La préparation des spectacles me demande beaucoup de travail. Je perfectionne mon expression vocale à l’aide de cours de chant et mon endurance physique grâce à une pratique sportive régulière. Il faut pouvoir tenir deux heures et demie, en dansant, ce n’est pas rien ! Je chante sans prompteur, je fais travailler ma mémoire. Il faut être concentré pour interpréter une trentaine de chansons. Et s’il m’arrive d’avoir un trou de mémoire, ce qui est très rare, je regarde mon public, je fais un signe de tête et ce sont les spectateurs qui chantent. Mon prompteur à moi est vivant.
Parmi les concerts qui m’ont le plus marquée, il y a eu celui, en 2002, qui célébrait mes quarante ans de carrière, quelques semaines après la disparition de mes parents. Ou encore celui du 16 août 2017, alors qu’un mois auparavant, le 17 juillet, je perdais mon fils. Mes souvenirs de concerts sont souvent liés à des événements douloureux de ma vie. La scène me permet de tenir debout.
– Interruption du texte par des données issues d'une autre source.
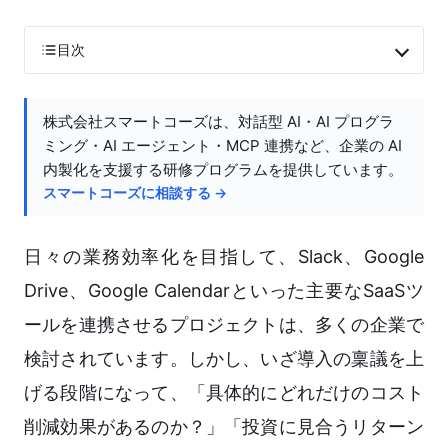
目次
株式会社スマートコーズは、対話型 AI・AI プログラ
ミング・AI エージェント・MCP 連携など、企業の AI
内製化を支援する研修プログラムを提供しています。
スマートコーズに相談する →
日々の業務効率化を目指して、Slack、Google
Drive、Google Calendarといった主要なSaaSツ
ールを連携させるプロジェクトは、多くの企業で
検討されています。しかし、いざ導入の稟議を上
げる段階になって、「具体的にどれだけのコスト
削減効果があるのか？」「投資に見合うリターン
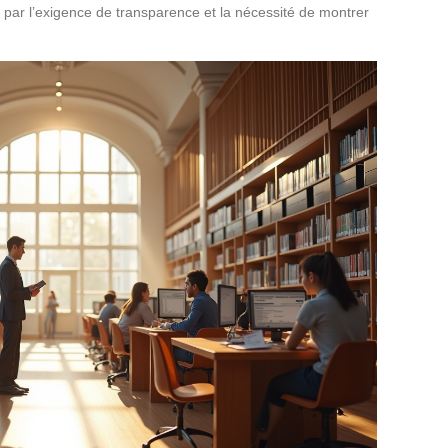
 par l’exigence de transparence et la nécessité de montrer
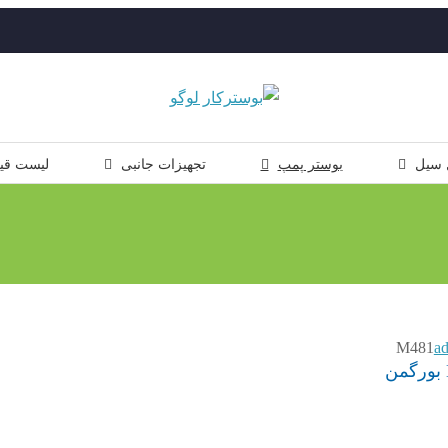
 سیل
بوستر پمپ
تجهیزات جانبی
لیست قی
M481
a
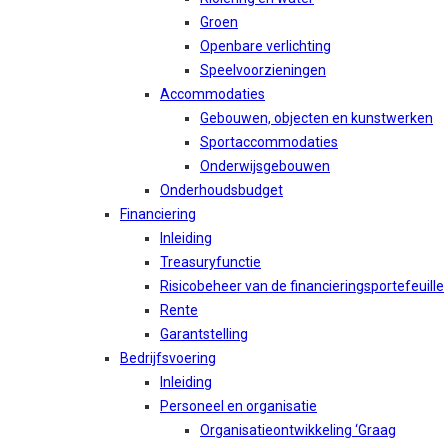
Groen
Openbare verlichting
Speelvoorzieningen
Accommodaties
Gebouwen, objecten en kunstwerken
Sportaccommodaties
Onderwijsgebouwen
Onderhoudsbudget
Financiering
Inleiding
Treasuryfunctie
Risicobeheer van de financieringsportefeuille
Rente
Garantstelling
Bedrijfsvoering
Inleiding
Personeel en organisatie
Organisatieontwikkeling ‘Graag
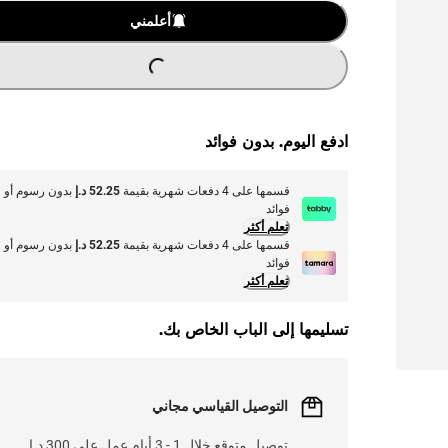
O
A
D
I
N
G
.
.
L
.
أعلمني
ادفع اليوم. بدون فوائد
قسمها على 4 دفعات شهرية بقيمة
52.25 د.إ
بدون رسوم أو
فوائد
تعلم أكثر
قسمها على 4 دفعات شهرية بقيمة
52.25 د.إ
بدون رسوم أو
فوائد
تعلم أكثر
تسليمها إلى الباب الخاص بك.
التوصيل القياسي مجاني
توصيل متوقع خلال 1 - 3 أيام عمل على 300 د.إ.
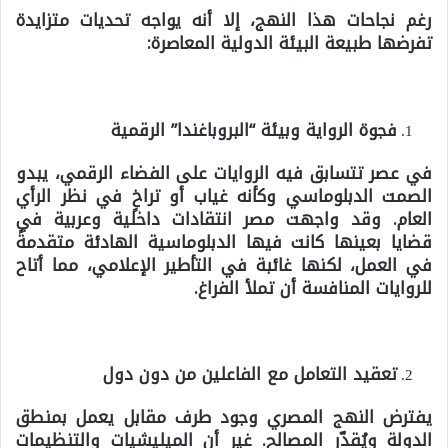
رغم نجاحات هذا النهج، إلا أنه يواجه
تحديات متزايدة
تفرضها طبيعة البيئة الدولية المعاصرة:
فجوة الرواية وبيئة
“
البروباغندا
”
الرقمية
في عصر تتسابق فيه الروايات على الفضاء الرقمي، يبدو
الصمت الدبلوماسي وكأنه غياب أو تراخٍ في نظر الرأي
العام. وقد واجهت مصر انتقادات داخلية وعربية في
قضايا بعينها كانت فيها الدبلوماسية الهادئة متقدمةً
في العمل، لكنها غائبة في التأطير الإعلامي، مما أتاح
للروايات المنافسة أن تملأ الفراغ.
تعقيد التعامل مع الفاعلين من دون دول
يفترض النهج المصري وجود طرف مقابل يعمل بمنطق
الدولة ويُقدّر المصالح. غير أن الميليشيات والتنظيمات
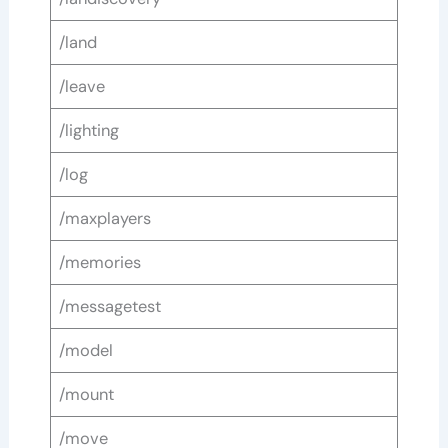
/land
/leave
/lighting
/log
/maxplayers
/memories
/messagetest
/model
/mount
/move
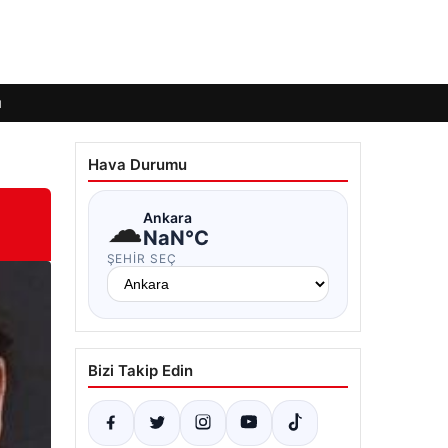
ı
Hava Durumu
☁
Ankara
NaN°C
ŞEHIR SEÇ
Bizi Takip Edin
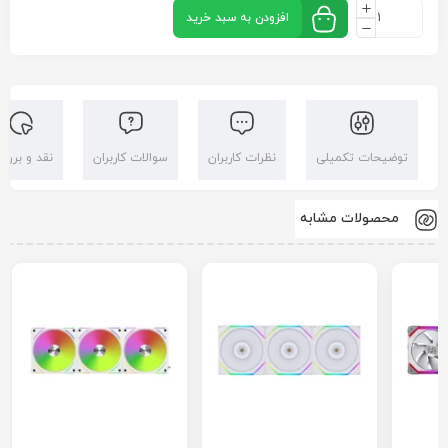
افزودن به سبد خرید
توضیحات تکمیلی
نظرات کاربران
سوالات کاربران
نقد و بررس
محصولات مشابه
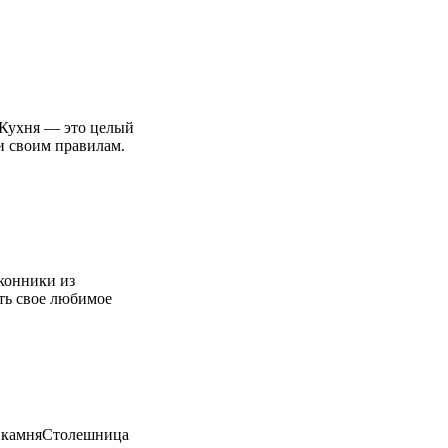
яКухня — это целый
и своим правилам.
конники из
ть свое любимое
о камняСтолешница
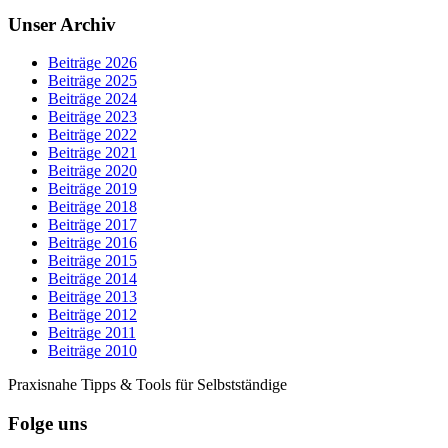
Unser Archiv
Beiträge 2026
Beiträge 2025
Beiträge 2024
Beiträge 2023
Beiträge 2022
Beiträge 2021
Beiträge 2020
Beiträge 2019
Beiträge 2018
Beiträge 2017
Beiträge 2016
Beiträge 2015
Beiträge 2014
Beiträge 2013
Beiträge 2012
Beiträge 2011
Beiträge 2010
Praxisnahe Tipps & Tools für Selbstständige
Folge uns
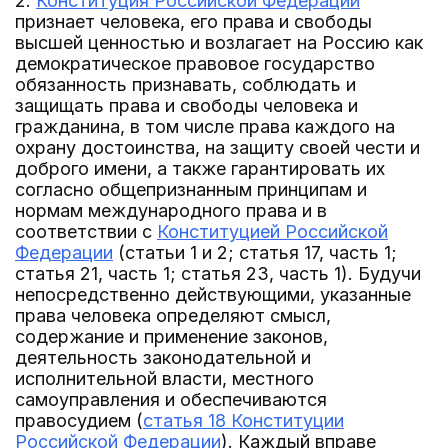
2.
Конституция Российской Федерации
признает человека, его права и свободы
высшей ценностью и возлагает на Россию как
демократическое правовое государство
обязанность признавать, соблюдать и
защищать права и свободы человека и
гражданина, в том числе права каждого на
охрану достоинства, на защиту своей чести и
доброго имени, а также гарантировать их
согласно общепризнанным принципам и
нормам международного права и в
соответствии с
Конституцией Российской
Федерации
(статьи 1 и 2; статья 17, часть 1;
статья 21, часть 1; статья 23, часть 1). Будучи
непосредственно действующими, указанные
права человека определяют смысл,
содержание и применение законов,
деятельность законодательной и
исполнительной власти, местного
самоуправления и обеспечиваются
правосудием (
статья 18 Конституции
Российской Федерации
). Каждый вправе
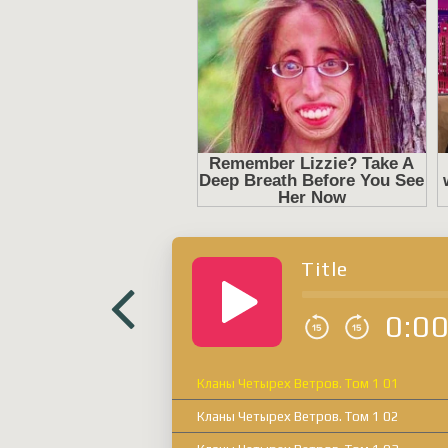
Title
0:0
Кланы Четырех Ветров. Том 1 01
Кланы Четырех Ветров. Том 1 02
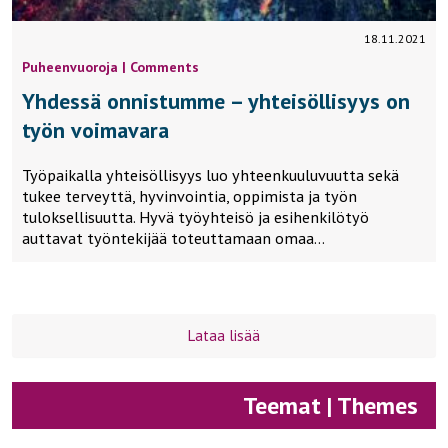
18.11.2021
Puheenvuoroja | Comments
Yhdessä onnistumme – yhteisöllisyys on
työn voimavara
Työpaikalla yhteisöllisyys luo yhteenkuuluvuutta sekä
tukee terveyttä, hyvinvointia, oppimista ja työn
tuloksellisuutta. Hyvä työyhteisö ja esihenkilötyö
auttavat työntekijää toteuttamaan omaa…
Lataa lisää
Teemat | Themes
Être Sheila, c’est ce qui m’aide à vivre, ce qui me donne du courage. Il y avait aussi ces moments, après les concerts, où des fans venaient me rencontrer, au cœur de la crise du sida. Je les faisais entrer en coulisses, nous discutions. L’un d’eux m’avait dit : « Ça y est, je peux mourir en paix. » Je lui avais répondu : « C’est hors de question ! Tu n’es pas venu m’annoncer que tu vas mourir, mais que tu vas vivre. » Le public et moi, nous avons traversé une vie ensemble, des drames amoureux, des belles histoires… Une vie que, d’ailleurs, beaucoup de couples n’ont pas connue. Soixante ans, ce n’est pas rien ! Je suis chanceuse, nous ne sommes pas nombreux à avoir eu des carrières aussi longues. Tant que je pourrai chanter et danser, voir des salles debout, le public heureux, je continuerai. C’est parce que j’aime la scène que je chante encore. J’en ai été privée pendant des années, j’aime à dire qu’aujourd’hui je rattrape le temps perdu. Voir les gens sourire, se tendre la main à l’écoute d’une chanson qui leur évoque un souvenir, c’est magique. En réalité, ma vie se résume à avoir fait des tubes qui sont entrés dans la vie des gens.